_Reading text_:
▬▬▬

American actor (born 1948)

John Sherwood de Lancie, Jr. (born March 20, 1948) is an American actor.

De Lancie's first television role was in Captains and the Kings in 1976. His other television series roles include Eugene Bradford in Days of Our Lives (1982–1986; 1989–1990), Frank Simmons in Stargate SG-1 (2001–2002), Donald Margolis in Breaking Bad (2009–2010), Agent Allen Shapiro in Torchwood (2011), the voice of Discord in My Little Pony: Friendship Is Magic (2011–2019), as well as Q in various Star Trek series, beginning with Star Trek: The Next Generation in 1987 and leading up to the third season of Star Trek: Strange New Worlds in 2025.

De Lancie became an outspoken secular activist and was a featured speaker at the 2016 Reason Rally and at CSICon 2019.

==Early life and education==
De Lancie was born in Philadelphia, Pennsylvania, on March 20, 1948, one of two children born to John de Lancie (1921–2002), principal oboist of the Philadelphia Orchestra from 1954 to 1977, and Andrea de Lancie (July 3, 1920 – October 18, 2006). His mother was French. His parents met in Paris. He has a sister.

As a child, he was diagnosed with dyslexia and struggled to read throughout his school years. He did not learn to read until he was 12. One of his teachers recommended that his parents encourage him to consider a career as an actor. He began to act around the age of 14, performing in a high school production of William Shakespeare's Henry V. He went on to study acting at Kent State University (he was in attendance during the Kent State shootings on May 4, 1970) and won a scholarship to Juilliard. He performed in numerous stage productions, at venues such as the American Shakespeare Festival and the Mark Taper Forum, and established a successful career in film and television.

==Acting career==
===Film and TV career===
====Days of our Lives====
De Lanie's break out role was of Eugene Bradford on the soap opera Days of our Lives, which De Lanie played in episodes beginning in 1982 until 1990. His on screen partnership with actress Arleen Sorkin was called "TV's Zaniest Couple" by Soap Opera Digest in 1985.

====Star Trek====

De Lancie portrayed the almost-omnipotent character Q in Star Trek: The Next Generation (1987–1994), and in episodes of several subsequent Star Trek series taking place during that era. Q, notable for his chaotic, mischievous personality, is one of the few characters appearing in multiple series of the franchise: eight episodes of Star Trek: The Next Generation ("Encounter at Farpoint", "Hide and Q", "Q Who", "Deja Q", "Qpid", "True Q", "Tapestry", "All Good Things..."), one episode of Star Trek: Deep Space Nine ("Q-Less"), three episodes of Star Trek: Voyager ("Death Wish," "The Q and the Grey," "Q2"), one episode of Star Trek: Lower Decks ("Veritas"), nine episodes of Star Trek: Picard ("The Star Gazer", "Penance", "Assimilation", "Watcher", "Fly Me to the Moon", "Two of One", "Mercy", "Farewell", and "The Last Generation"), and one episode of Star Trek: Strange New Worlds ("Wedding Bell Blues"). De Lancie's son Keegan de Lancie appeared with his father as Q Junior in one episode of Star Trek: Voyager ("Q2").

▬▬▬

_Questions to answer_:
1. In the text about John de Lancie, at what age did he learn to read?
2. Write the next part of the article on John de Lancie, starting after its last sentence about his son Keegan.

▬▬▬

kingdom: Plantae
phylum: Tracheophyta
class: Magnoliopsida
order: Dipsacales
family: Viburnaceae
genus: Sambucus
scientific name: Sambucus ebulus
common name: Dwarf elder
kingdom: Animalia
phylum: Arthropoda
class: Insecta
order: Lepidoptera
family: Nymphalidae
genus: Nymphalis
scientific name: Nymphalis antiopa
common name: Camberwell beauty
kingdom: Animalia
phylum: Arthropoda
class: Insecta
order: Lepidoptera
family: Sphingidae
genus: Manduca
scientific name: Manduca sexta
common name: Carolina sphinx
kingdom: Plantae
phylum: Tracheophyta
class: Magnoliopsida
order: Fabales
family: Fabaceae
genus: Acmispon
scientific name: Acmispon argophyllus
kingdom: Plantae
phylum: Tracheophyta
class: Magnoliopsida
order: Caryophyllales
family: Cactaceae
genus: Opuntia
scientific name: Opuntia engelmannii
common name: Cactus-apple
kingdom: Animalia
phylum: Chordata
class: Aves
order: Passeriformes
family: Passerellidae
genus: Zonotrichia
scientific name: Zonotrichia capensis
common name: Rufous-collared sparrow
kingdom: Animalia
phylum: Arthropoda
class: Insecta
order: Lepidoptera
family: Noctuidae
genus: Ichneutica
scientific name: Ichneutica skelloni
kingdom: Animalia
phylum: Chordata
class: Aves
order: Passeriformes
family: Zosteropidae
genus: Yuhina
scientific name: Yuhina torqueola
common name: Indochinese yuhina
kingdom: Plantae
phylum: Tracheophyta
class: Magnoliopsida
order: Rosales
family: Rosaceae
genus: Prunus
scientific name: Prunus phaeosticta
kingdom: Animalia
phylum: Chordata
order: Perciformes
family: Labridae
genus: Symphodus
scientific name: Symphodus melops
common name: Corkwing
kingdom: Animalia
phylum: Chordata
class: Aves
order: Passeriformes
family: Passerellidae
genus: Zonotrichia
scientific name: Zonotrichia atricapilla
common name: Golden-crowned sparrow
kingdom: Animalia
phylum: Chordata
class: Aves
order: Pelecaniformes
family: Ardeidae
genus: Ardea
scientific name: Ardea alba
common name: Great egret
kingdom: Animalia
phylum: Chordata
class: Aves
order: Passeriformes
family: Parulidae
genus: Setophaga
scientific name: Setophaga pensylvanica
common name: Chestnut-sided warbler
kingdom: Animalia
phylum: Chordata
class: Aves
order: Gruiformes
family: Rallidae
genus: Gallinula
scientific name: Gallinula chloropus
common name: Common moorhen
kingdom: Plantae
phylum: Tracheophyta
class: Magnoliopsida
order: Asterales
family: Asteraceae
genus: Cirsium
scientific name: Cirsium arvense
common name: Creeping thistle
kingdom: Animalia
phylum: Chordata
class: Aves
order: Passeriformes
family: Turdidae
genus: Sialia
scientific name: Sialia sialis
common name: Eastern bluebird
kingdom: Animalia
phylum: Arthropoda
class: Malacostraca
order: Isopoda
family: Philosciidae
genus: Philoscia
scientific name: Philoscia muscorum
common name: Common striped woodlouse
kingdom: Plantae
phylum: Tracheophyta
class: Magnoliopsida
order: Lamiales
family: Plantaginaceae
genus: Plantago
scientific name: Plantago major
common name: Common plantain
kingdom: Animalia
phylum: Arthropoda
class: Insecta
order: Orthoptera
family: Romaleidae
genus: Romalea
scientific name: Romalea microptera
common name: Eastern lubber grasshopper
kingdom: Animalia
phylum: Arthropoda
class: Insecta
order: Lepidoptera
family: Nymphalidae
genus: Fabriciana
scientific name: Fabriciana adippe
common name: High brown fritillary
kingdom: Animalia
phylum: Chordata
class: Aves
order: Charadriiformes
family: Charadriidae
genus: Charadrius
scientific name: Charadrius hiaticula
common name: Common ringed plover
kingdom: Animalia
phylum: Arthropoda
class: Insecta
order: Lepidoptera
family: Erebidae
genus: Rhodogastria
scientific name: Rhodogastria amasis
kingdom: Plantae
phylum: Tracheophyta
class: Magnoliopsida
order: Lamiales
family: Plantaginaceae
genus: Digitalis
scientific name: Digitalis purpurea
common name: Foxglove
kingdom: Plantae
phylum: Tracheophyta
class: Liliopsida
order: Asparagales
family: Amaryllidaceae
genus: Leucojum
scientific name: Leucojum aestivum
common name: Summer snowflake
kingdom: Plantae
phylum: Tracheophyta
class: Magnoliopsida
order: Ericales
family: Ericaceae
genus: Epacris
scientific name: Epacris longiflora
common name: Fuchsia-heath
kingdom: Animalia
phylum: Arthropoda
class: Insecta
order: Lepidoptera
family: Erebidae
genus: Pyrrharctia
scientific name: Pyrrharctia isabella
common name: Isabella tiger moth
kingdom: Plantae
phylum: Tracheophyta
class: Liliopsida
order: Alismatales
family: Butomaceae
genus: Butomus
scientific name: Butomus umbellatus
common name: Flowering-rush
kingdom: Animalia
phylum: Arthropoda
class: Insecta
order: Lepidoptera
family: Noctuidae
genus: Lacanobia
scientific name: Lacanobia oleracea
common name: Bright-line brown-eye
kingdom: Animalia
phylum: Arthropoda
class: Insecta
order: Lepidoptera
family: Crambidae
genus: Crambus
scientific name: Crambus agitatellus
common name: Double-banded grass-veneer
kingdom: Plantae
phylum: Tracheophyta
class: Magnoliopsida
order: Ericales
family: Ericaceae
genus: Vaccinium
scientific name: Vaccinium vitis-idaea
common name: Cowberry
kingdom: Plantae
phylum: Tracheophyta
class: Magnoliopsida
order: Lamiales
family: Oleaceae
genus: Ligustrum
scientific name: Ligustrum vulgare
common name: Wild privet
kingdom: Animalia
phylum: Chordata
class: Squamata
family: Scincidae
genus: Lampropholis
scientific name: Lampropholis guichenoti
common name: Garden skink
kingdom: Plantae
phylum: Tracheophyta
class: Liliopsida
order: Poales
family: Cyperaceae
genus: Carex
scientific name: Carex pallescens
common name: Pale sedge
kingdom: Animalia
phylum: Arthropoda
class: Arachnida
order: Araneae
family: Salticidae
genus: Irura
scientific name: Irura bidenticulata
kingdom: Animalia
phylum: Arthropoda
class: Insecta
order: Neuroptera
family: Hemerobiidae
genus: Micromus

▬▬▬

_Task responses_:
1. He learned to read at 12.

2.
My popularity is very disproportionate to the amount of times that I actually was on the show. ... It's a double-edged sword. I never partook of the financial rewards of the show in terms of being a regular, I just came on and once a year would do a show.
— De Lancie

Initially, de Lancie was too busy to audition for the part of Q, but Gene Roddenberry (whom he did not know) arranged a second opportunity. De Lancie recognized that even though Star Trek was only a small part of his career, it opened doors for him. In a 2012 interview, he said that he recalled his original audition, after which Roddenberry approached him, touched him on the shoulder, and said, "You make my writing sound better than it is."

====Star Gate====
De Lancie also appeared on the television show Stargate SG-1 as the character Colonel Frank Simmons.

====Other====
De Lancie appeared in the AMC crime series Breaking Bad as Donald Margolis, the father of Jane (played by Krysten Ritter).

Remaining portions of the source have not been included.